Try These Workouts at Home
Getting in shape is easier than you think. Four local trainers explain where to start.
Are you super competitive? Many will try a new workout because a friend is doing it—and fail to grasp that their friend has been on that program for months. Whatever your ego is telling you, don’t try to keep up right away, cautions Chauncey Graham (pictured on page 51), a certified strength coach and personal trainer with specialties in sports performance and corrective exercise. Instead, focus first on mastering the basics, such as the proper body alignment for squats and lifting weights. “Keeping your torso and your core stable and learning body awareness, the mind/muscle connection—that is the start of fitness,” says Graham, who works at Gold’s Gym in Ballston.
Two universal exercises that Graham recommends are side planks and what he calls a “bird dog”—resting with your knees and hands on the floor, lifting the right arm and left leg parallel to the floor, holding for a few seconds, then doing the same with the opposite arm and leg. These isometric moves build stability in the torso and around the joints. Instead of crunches, which can strain the neck, try a “hollow hold”—lying with your lower back pressed into the floor, then lifting your shoulder blades and legs (first bent, then straight) while tightening and holding the abdominal muscles. Treat exercise as a habit similar to flossing or taking a shower, he says: “If you can make it a daily routine, you’ll be constantly achieving goals and you’ll want to do more.” Fluids, fluids, fluids.

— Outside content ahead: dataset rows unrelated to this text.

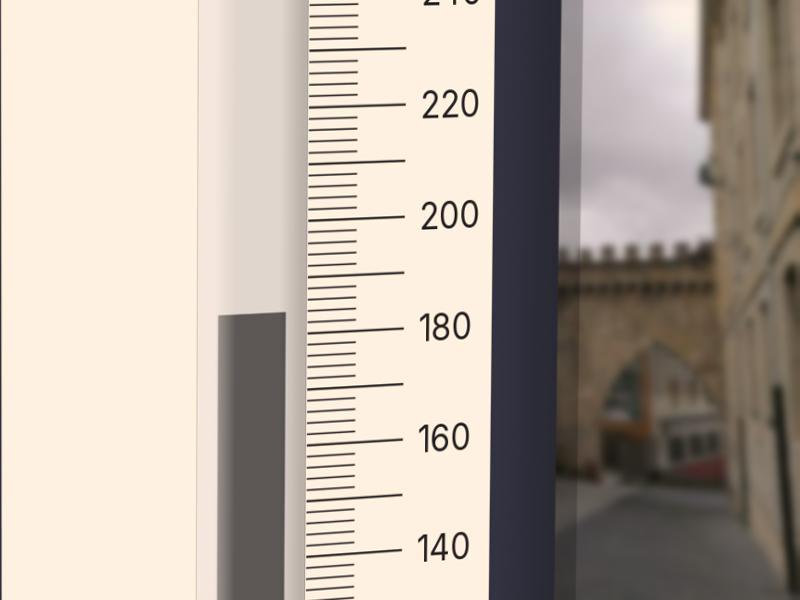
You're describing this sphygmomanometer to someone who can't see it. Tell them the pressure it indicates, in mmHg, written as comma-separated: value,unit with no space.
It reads 184,mmHg
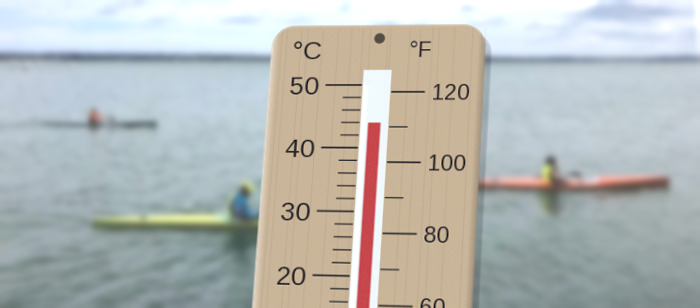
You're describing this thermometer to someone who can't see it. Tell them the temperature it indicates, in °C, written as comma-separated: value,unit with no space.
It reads 44,°C
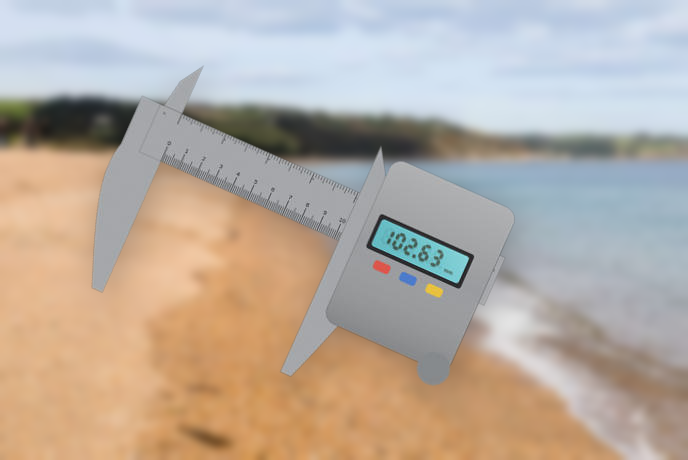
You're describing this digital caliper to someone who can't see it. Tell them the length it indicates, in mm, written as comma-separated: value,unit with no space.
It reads 102.63,mm
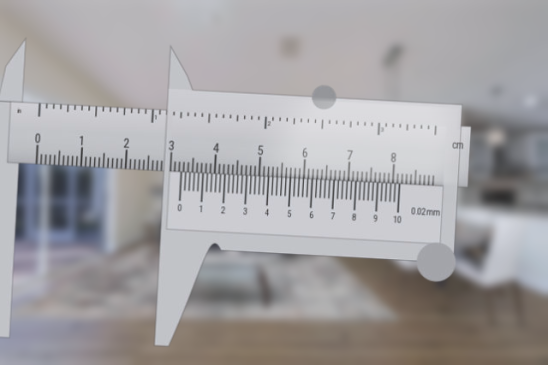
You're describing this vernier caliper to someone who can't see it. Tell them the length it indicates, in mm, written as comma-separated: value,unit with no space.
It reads 32.5,mm
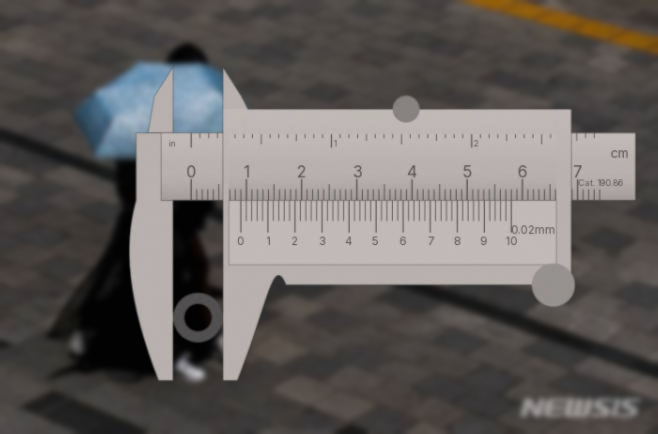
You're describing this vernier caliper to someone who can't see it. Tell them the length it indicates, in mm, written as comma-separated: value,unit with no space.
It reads 9.0,mm
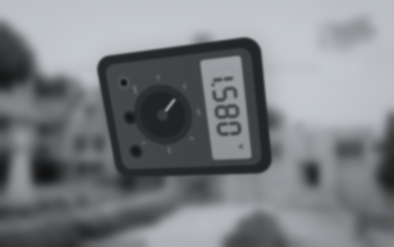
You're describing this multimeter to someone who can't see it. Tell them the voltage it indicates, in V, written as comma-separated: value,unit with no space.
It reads 1.580,V
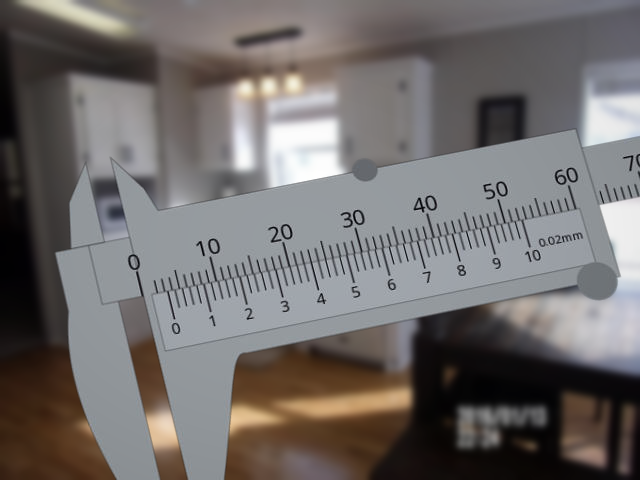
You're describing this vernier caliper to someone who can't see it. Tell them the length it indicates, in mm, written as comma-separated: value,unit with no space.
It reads 3.4,mm
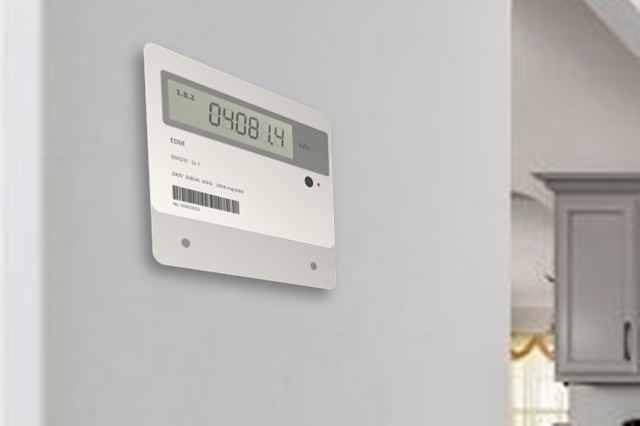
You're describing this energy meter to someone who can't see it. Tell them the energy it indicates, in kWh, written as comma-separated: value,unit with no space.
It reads 4081.4,kWh
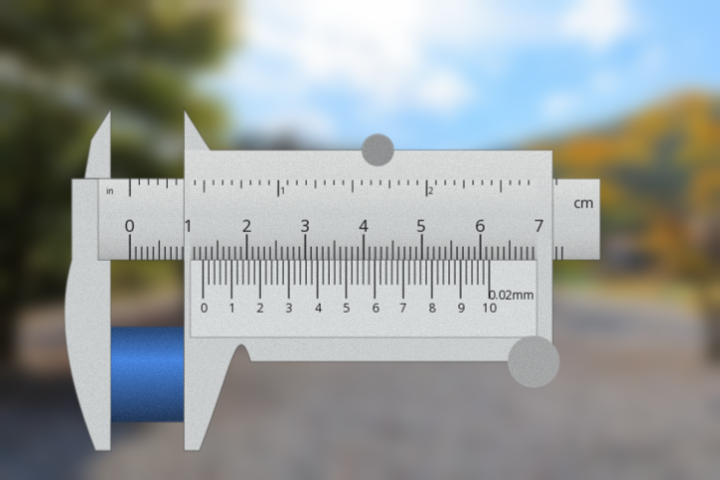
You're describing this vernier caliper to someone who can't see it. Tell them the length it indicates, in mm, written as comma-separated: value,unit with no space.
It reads 12.5,mm
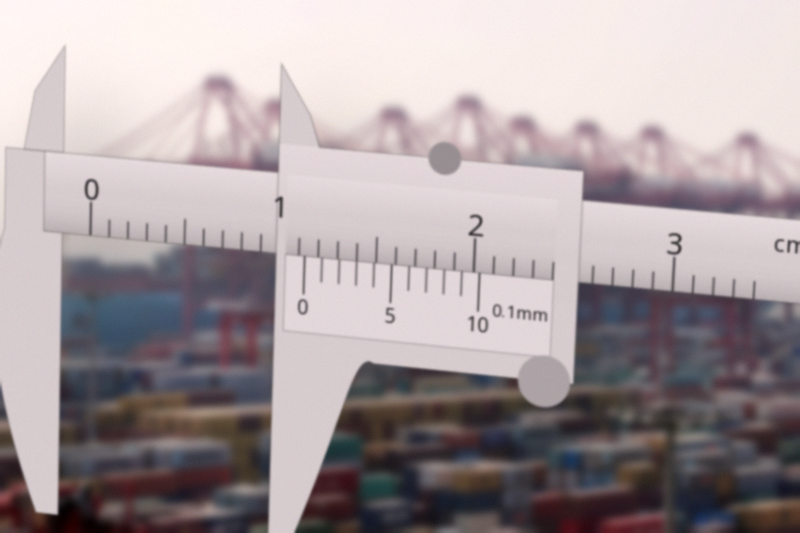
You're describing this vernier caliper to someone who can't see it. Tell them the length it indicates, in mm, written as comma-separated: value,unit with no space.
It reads 11.3,mm
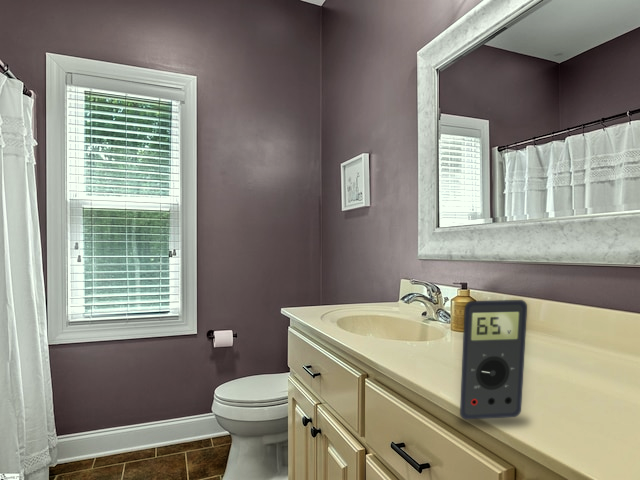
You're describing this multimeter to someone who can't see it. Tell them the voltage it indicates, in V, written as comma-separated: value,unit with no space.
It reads 65,V
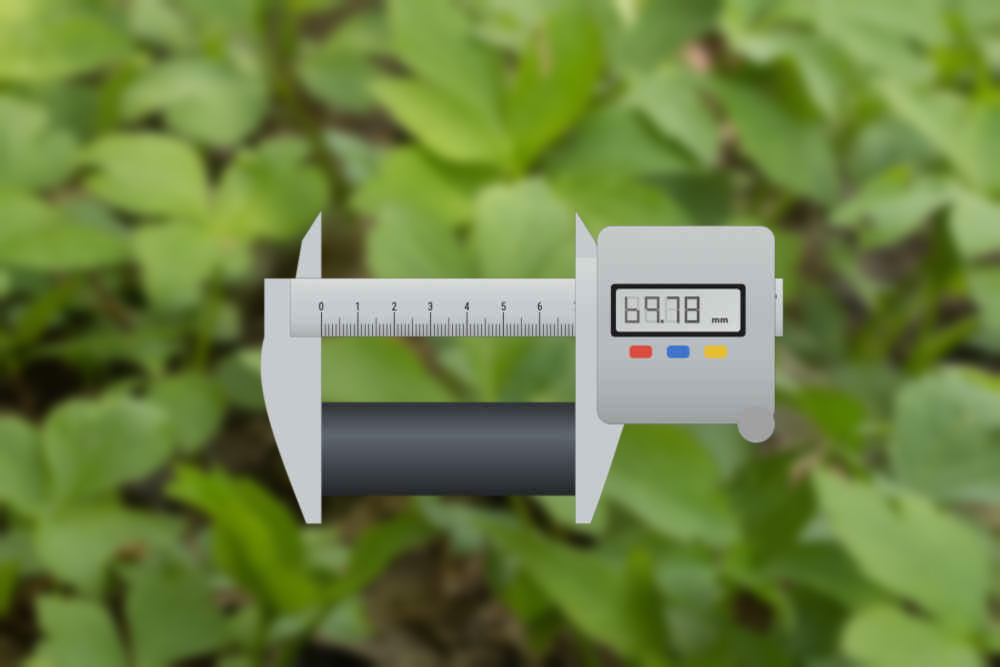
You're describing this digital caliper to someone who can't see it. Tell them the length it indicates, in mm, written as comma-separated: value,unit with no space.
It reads 69.78,mm
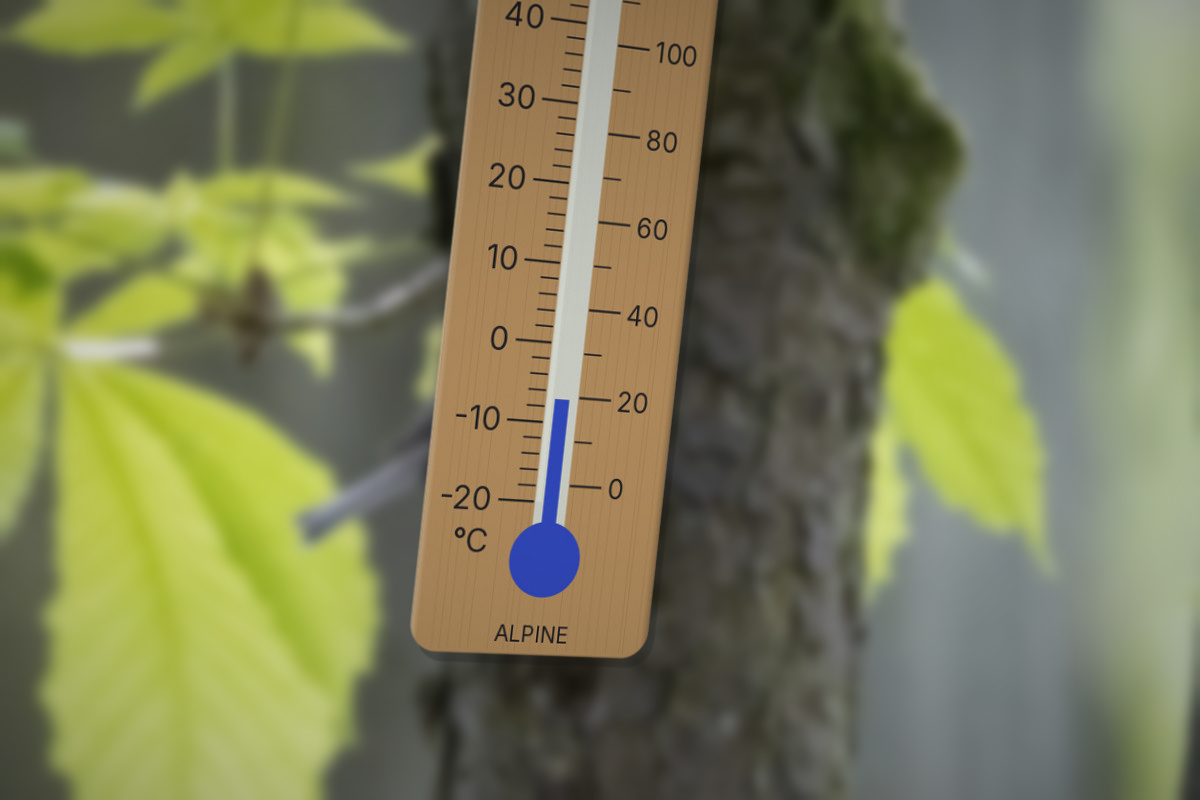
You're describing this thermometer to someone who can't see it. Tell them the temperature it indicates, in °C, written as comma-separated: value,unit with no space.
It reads -7,°C
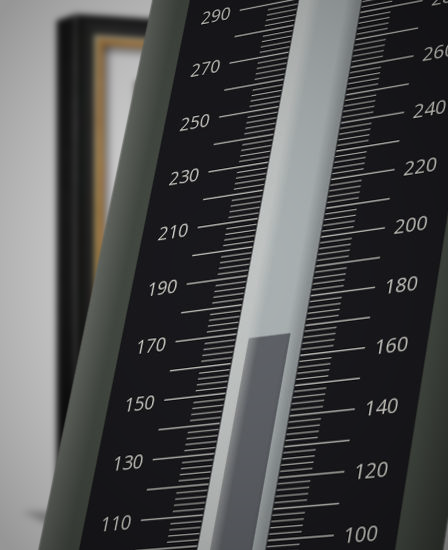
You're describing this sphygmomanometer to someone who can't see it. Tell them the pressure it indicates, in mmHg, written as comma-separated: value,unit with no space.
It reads 168,mmHg
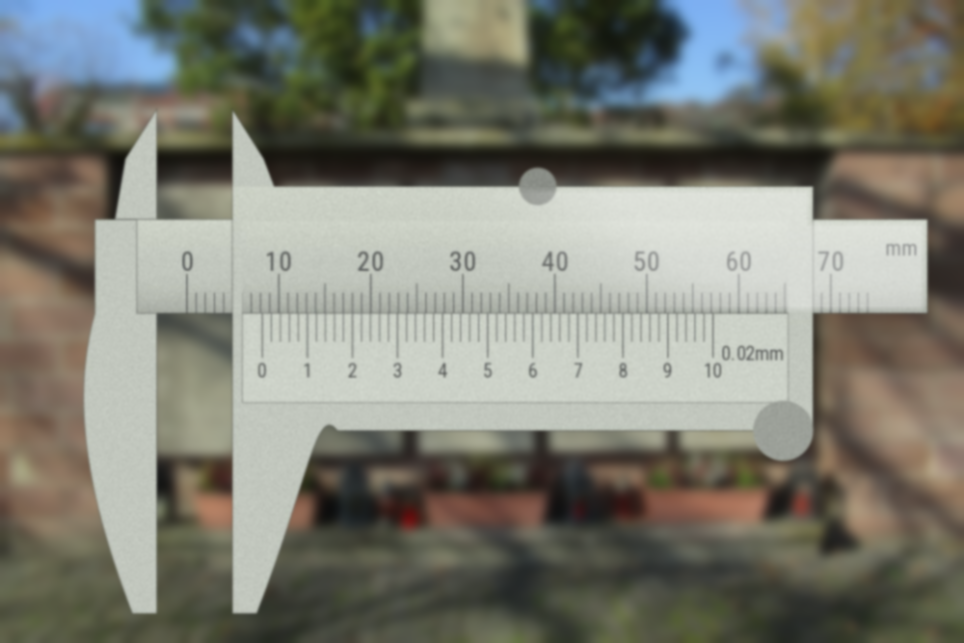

Nutrition Tip: Fluids, fluids, fluids.
Yes, we all need to drink more water. Graham, who holds a fitness nutrition designation from the International Sports Sciences Association, recommends water infused with electrolytes, especially during the summer when heat and physical activity will sap the body of nutrients. (You can try labels such as SmartWater, Propel or the store brand at Whole Foods, or make your own at home.) Muscles and neurons rely on electrolytes to help rebuild damaged tissue. For weight loss, some experts also recommend drinking water a half-hour before meals, which increases feelings of fullness so you eat less.